Jan 12, 2015 · 2 minutes

il

President Obama is expected to announce new cybersecurity legislation that would protect student privacy, require companies to warn consumers when their data is at risk, and prevent future cyberattacks.

Schools around the country are giving students tablets, laptops, and other devices in an effort to take education beyond the textbook. Obama's Student Data Privacy Act is meant to ensure that the companies selling new technologies to schools aren't using them to collect information about those students -- an increasing concern in much of the country.

The Personal Data Notification and Protection Act, on the other hand, is meant to protect Americans after their information has already been stolen. It would require companies to inform customers of data breaches within 30 days of their discovery, making it easier for consumers to know when someone may have compromised their personal data.

Considering the sheer number of breaches revealed over the last several months, and the massive breaches at companies like Target and Home Depot, a law requiring companies to be forthright with their customers will probably become increasingly necessary. Cyberattacks are unlikely to decrease in frequency any time in the foreseeable future.

Obama's other proposals won't be as welcome to many. They mostly involve increased data-sharing between private companies and federal agencies in an effort to reduce the risk of attacks on the scale of the Sony Pictures Entertainment hack revealed in November 2014.

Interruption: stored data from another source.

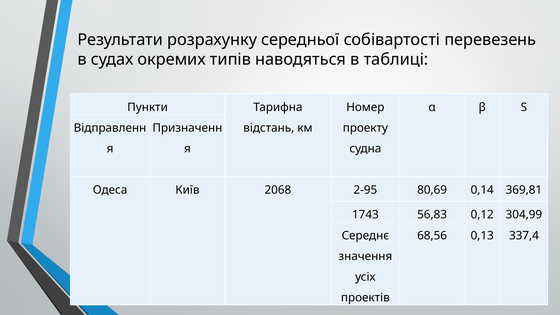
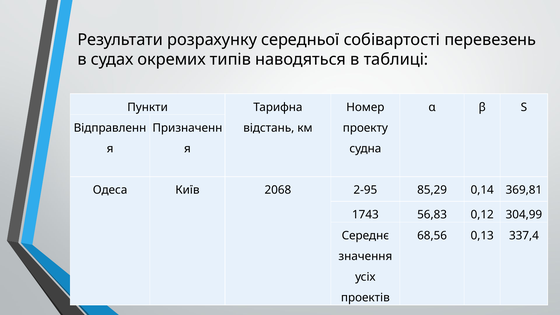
80,69: 80,69 -> 85,29
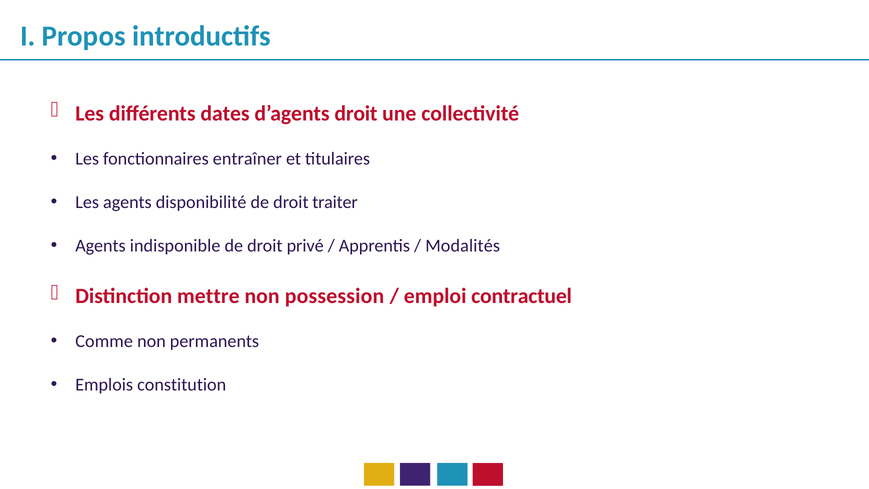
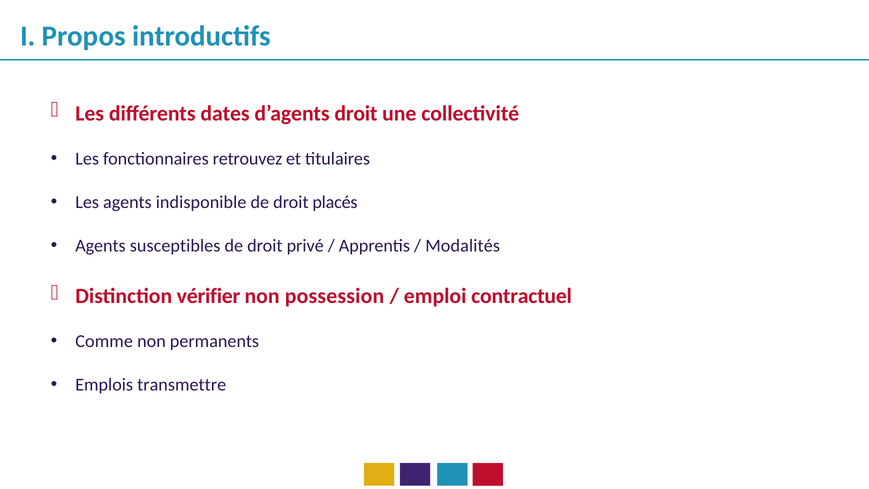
entraîner: entraîner -> retrouvez
disponibilité: disponibilité -> indisponible
traiter: traiter -> placés
indisponible: indisponible -> susceptibles
mettre: mettre -> vérifier
constitution: constitution -> transmettre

The Wall Street Journal reports that the White House is currently trying to decide how aggressive it can afford to be while introducing new legislation meant to curb attacks. Some want companies to communicate more with intelligence agencies and vice versa, while others advocate for increasing the penalties associated with illegal cyberattacks.

Politicians are already trying to use the Sony hack to drum up support for controversial bills which would require more data-sharing mentioned between the government and private entities. But apparently the criticisms of those efforts aren't enough for the White House to consider the downsides of contributing to the flood of fear-mongering laws already introduced.

Obama's first two proposals are spot-on. Everyone deserves to have their privacy respected, but students who are only using products because they're legally required to do so should have even more protections. And the rapid disclosure of data breaches could help consumers avoid fraudulent charges while also warning other companies of threats.

But rushing legislation to respond to a trumped-up attack against a non-critical company is foolish, whether it's done by a Congressman from Maryland or by the White House. That proposal is almost certain to receive swift, vicious criticism from opponents who say many of the laws meant to improve cybersecurity actually pose a threat to online privacy.